SnapML automatically uses walk-forward validation for time series tasks, ensuring that evaluation metrics reflect true out-of-sample performance.

Multi-Step Forecasting

Predict multiple steps ahead with strategies for:

Direct multi-output forecasting
Recursive prediction with feedback
Hybrid approaches for long horizons

Practical Use Cases

Demand Forecasting

Retailers and e-commerce businesses use time series AutoML to predict product demand across thousands of SKUs. SnapML can process many time series in parallel, building individual models or shared models depending on the data pattern.

Financial Forecasting

Revenue prediction, cash flow modeling, and financial planning benefit from automated time series models. SnapML handles multiple granularity levels (daily, weekly, monthly) and external variable integration.

Operational Planning

Server capacity, staffing requirements, and resource allocation become more accurate with ML-driven forecasting. AutoML removes the dependency on specialized time series expertise.

Energy and Utilities

Electricity demand, renewable energy output, and grid load forecasting use complex time series patterns that AutoML can capture automatically.

Best Practices

1. Data quality first: Missing values, outliers, and inconsistent frequencies degrade forecasting accuracy. Clean your data before running Auto ML.

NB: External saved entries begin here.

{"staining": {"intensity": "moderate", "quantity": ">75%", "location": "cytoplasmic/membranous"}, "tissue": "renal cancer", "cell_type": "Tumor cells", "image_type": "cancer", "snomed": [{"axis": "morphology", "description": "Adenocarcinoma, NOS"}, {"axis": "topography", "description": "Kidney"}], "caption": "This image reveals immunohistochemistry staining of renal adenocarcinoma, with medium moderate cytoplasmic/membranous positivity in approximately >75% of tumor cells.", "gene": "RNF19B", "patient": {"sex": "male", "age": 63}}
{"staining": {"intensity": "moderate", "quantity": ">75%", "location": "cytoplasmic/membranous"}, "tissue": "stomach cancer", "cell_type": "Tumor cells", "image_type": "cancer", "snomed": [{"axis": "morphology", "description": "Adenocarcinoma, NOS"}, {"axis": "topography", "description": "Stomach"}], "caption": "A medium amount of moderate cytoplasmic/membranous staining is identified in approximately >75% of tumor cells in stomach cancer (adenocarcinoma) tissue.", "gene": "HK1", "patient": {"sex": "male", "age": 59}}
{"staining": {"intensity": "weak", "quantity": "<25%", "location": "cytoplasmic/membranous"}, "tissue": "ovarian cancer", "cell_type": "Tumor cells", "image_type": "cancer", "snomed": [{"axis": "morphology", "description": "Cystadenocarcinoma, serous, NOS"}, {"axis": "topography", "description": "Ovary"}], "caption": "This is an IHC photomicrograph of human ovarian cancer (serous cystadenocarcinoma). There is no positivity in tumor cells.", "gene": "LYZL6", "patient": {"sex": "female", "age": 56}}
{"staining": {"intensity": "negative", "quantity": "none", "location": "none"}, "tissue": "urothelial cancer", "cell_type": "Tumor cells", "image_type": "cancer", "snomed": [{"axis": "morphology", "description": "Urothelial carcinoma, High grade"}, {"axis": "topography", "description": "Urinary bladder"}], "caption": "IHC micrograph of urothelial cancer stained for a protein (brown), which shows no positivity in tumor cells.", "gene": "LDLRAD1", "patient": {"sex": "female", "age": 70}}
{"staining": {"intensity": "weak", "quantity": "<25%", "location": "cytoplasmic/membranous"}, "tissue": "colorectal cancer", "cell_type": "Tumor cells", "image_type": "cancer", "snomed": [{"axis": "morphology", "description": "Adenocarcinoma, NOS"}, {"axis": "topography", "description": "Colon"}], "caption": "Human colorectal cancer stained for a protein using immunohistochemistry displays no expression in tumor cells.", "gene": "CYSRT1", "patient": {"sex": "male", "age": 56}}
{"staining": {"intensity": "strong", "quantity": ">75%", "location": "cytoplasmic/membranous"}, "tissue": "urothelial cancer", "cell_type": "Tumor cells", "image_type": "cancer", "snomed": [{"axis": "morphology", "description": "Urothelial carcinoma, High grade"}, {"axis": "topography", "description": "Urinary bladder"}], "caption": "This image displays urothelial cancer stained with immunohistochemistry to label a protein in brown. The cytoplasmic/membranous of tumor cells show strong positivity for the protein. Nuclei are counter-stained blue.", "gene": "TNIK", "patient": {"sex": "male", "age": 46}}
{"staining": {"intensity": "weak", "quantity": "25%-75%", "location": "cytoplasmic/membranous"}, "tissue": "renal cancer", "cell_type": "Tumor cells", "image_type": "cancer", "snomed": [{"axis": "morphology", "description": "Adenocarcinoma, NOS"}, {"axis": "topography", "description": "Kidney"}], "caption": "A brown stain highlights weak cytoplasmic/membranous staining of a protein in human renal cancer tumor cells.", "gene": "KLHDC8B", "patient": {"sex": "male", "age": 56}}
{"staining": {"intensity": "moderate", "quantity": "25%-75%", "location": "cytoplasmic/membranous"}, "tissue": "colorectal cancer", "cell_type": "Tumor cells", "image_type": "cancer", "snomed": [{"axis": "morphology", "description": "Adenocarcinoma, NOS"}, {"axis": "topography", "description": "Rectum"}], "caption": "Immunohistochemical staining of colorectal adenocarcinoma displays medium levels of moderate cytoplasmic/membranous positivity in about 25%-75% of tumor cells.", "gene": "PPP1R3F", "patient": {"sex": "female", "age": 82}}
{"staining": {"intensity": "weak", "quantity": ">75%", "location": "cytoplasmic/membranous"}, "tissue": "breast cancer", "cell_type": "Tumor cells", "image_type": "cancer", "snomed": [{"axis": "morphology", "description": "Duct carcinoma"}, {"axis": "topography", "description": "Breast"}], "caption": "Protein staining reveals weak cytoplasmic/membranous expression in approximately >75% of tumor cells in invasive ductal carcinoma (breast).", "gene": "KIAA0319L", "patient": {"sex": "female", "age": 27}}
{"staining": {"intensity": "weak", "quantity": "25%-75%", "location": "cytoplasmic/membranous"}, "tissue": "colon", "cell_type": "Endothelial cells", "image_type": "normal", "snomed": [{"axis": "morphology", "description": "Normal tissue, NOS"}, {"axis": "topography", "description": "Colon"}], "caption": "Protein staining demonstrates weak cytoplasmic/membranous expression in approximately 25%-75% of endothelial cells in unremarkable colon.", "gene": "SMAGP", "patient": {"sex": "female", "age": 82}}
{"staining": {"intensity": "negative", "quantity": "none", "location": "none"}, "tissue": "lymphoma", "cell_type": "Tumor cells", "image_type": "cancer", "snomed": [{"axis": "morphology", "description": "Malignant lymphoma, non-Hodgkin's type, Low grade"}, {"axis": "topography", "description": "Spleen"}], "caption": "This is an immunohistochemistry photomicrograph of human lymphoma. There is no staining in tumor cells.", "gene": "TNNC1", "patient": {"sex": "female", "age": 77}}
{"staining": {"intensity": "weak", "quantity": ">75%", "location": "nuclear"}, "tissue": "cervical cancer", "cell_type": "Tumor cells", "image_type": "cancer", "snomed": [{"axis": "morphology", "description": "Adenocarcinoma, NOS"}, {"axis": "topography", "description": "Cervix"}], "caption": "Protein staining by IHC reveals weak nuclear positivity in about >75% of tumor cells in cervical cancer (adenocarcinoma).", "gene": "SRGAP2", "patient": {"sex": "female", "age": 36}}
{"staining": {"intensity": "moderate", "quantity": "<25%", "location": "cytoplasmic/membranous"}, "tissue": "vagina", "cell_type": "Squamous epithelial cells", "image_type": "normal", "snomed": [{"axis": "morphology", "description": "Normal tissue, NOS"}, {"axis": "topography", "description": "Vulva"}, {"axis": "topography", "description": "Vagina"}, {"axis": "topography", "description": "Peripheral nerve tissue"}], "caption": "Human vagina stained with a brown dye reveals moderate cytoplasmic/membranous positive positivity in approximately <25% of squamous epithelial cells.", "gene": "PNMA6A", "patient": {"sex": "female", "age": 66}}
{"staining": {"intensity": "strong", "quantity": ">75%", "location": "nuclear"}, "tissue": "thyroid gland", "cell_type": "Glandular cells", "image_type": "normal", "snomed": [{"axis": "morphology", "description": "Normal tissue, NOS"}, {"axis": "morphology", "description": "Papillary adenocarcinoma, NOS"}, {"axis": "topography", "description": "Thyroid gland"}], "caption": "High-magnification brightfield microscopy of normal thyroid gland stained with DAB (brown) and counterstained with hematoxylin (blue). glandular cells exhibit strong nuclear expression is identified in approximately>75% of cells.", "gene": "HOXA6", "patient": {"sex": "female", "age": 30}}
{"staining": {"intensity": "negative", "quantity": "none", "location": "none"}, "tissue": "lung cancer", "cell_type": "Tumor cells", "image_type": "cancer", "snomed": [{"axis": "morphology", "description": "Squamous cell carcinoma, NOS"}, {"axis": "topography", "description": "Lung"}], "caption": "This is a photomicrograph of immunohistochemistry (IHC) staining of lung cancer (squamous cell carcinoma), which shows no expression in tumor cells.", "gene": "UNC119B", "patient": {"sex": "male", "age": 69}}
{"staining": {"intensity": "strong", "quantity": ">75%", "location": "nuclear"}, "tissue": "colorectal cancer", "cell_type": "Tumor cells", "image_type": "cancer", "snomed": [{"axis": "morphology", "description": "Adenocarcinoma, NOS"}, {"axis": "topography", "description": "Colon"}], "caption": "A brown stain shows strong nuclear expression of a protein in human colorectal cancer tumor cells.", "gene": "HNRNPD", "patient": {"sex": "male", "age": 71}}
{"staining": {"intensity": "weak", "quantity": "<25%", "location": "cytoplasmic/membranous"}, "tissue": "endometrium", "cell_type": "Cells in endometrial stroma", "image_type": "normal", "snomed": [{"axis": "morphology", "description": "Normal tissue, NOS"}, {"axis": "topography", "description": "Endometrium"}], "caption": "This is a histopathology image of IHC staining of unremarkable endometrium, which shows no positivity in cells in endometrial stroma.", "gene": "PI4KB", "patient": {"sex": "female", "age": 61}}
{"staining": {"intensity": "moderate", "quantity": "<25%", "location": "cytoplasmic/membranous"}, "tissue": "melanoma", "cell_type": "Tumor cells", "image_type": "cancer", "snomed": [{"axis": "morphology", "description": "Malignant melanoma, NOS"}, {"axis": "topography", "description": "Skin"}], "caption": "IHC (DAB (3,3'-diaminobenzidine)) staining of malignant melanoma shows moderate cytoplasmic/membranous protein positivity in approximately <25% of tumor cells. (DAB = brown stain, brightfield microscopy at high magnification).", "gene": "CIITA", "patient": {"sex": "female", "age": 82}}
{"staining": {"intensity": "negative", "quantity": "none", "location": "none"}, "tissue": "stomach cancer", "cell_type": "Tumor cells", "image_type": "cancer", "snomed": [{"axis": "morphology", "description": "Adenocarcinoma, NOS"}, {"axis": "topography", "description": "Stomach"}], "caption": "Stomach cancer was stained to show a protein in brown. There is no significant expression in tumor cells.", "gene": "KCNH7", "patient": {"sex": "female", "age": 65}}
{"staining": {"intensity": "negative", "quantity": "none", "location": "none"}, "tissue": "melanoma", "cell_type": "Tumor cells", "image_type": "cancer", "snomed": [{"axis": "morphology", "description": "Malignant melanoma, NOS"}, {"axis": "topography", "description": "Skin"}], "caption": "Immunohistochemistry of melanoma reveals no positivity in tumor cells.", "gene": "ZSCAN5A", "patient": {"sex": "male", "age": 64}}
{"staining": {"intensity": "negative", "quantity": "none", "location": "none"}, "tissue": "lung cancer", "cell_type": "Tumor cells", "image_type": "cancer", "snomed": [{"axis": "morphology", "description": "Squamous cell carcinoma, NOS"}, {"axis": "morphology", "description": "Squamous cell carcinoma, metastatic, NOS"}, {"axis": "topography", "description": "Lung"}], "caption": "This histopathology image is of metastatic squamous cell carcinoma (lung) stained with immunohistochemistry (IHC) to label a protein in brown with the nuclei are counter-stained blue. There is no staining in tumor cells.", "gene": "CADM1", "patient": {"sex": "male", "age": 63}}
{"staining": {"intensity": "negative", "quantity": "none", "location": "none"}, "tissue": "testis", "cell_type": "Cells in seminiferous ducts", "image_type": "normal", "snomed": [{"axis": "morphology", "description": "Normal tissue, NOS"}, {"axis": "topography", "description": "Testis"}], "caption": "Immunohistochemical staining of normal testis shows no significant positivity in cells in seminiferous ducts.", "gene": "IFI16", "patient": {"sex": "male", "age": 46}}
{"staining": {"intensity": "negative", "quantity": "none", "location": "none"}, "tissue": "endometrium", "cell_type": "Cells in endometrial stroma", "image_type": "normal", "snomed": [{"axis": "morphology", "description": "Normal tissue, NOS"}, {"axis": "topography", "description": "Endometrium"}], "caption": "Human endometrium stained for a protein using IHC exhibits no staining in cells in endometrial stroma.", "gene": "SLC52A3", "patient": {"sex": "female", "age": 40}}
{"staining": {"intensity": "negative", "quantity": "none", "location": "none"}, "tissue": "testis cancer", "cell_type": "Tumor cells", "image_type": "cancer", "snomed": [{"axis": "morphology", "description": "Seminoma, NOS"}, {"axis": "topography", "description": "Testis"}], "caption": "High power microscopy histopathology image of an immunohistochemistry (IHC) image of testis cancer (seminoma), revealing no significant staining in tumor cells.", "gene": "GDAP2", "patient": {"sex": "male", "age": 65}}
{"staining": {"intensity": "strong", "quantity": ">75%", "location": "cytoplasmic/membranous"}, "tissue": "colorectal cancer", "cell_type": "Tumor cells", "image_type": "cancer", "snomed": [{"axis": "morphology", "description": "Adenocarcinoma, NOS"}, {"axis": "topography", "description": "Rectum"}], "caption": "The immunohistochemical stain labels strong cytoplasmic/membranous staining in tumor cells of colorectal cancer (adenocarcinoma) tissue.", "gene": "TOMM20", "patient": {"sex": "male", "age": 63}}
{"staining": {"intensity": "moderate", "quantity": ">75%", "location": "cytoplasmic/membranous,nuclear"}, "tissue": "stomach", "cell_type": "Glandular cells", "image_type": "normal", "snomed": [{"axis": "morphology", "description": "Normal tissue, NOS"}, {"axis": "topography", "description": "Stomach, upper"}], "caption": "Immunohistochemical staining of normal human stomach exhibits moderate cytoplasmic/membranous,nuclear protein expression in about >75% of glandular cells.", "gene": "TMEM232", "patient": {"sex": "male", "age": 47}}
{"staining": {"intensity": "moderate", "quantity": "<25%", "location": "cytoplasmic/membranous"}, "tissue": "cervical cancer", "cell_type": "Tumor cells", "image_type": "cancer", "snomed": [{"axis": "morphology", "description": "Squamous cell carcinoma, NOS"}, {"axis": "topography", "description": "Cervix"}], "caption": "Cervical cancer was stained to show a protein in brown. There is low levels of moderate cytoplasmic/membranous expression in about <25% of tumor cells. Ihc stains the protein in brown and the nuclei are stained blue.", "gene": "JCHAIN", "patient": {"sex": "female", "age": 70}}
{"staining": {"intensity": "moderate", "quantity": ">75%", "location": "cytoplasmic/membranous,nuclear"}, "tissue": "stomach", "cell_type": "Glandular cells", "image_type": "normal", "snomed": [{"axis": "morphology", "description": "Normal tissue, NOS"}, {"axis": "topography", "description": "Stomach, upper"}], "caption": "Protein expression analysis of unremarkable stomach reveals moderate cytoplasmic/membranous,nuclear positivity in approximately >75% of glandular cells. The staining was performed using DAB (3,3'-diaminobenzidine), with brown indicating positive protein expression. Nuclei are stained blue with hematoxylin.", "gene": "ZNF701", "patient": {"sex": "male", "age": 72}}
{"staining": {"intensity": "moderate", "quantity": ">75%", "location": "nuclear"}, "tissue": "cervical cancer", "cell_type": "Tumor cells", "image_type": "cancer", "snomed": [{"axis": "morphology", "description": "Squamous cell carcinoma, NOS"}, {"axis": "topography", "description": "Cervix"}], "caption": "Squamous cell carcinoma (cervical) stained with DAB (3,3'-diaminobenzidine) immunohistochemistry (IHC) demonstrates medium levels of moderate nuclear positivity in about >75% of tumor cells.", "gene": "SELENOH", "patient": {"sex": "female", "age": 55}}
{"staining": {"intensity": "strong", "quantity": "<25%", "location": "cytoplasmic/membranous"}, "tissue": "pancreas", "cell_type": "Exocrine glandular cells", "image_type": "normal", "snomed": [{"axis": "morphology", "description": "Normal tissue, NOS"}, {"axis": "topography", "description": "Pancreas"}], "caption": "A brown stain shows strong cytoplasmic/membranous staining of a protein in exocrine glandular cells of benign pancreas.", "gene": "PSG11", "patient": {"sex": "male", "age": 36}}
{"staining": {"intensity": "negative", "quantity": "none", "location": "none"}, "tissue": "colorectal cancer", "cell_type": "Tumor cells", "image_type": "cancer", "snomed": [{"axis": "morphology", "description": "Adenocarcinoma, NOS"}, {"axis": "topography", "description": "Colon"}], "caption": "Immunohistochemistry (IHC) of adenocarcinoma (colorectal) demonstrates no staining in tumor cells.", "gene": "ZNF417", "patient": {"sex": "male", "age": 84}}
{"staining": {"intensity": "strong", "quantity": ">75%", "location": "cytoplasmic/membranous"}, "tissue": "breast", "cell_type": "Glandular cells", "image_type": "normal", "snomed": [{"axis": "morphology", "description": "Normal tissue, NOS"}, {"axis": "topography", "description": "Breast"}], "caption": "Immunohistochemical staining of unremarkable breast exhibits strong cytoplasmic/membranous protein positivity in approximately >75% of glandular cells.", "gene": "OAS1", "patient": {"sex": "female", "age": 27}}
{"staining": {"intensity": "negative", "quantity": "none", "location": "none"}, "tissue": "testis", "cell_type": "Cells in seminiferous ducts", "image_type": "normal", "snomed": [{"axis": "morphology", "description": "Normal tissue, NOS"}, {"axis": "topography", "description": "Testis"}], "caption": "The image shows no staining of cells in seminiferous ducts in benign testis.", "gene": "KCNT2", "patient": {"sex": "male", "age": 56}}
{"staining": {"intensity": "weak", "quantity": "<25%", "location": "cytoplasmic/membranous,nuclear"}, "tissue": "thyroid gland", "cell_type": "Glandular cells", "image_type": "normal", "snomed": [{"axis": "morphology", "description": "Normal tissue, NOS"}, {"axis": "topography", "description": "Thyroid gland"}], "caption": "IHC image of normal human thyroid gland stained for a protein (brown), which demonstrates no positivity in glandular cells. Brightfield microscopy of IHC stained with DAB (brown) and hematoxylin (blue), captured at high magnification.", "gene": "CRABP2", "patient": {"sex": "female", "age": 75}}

2. Sufficient history: Most AutoML models need at least 2-3 complete seasonal cycles to capture patterns effectively.

3. External variables: Include relevant external features (weather, holidays, promotions) when available. SnapML handles multi-variate time series automatically.

4. Evaluation horizon: Match your evaluation horizon to the business decision. If you need 30-day forecasts, evaluate on 30-day windows.

5. Regular retraining: Time series models degrade as patterns shift. Use SnapML's monitoring to detect drift and trigger retraining.

Conclusion

Time series forecasting is an ideal fit for AutoML because it involves repetitive feature engineering, multiple viable algorithms, and careful validation that AutoML handles better than manual processes. SnapML by DeepQuantica makes time series AutoML accessible as part of its unified platform, from data upload through monitoring in production.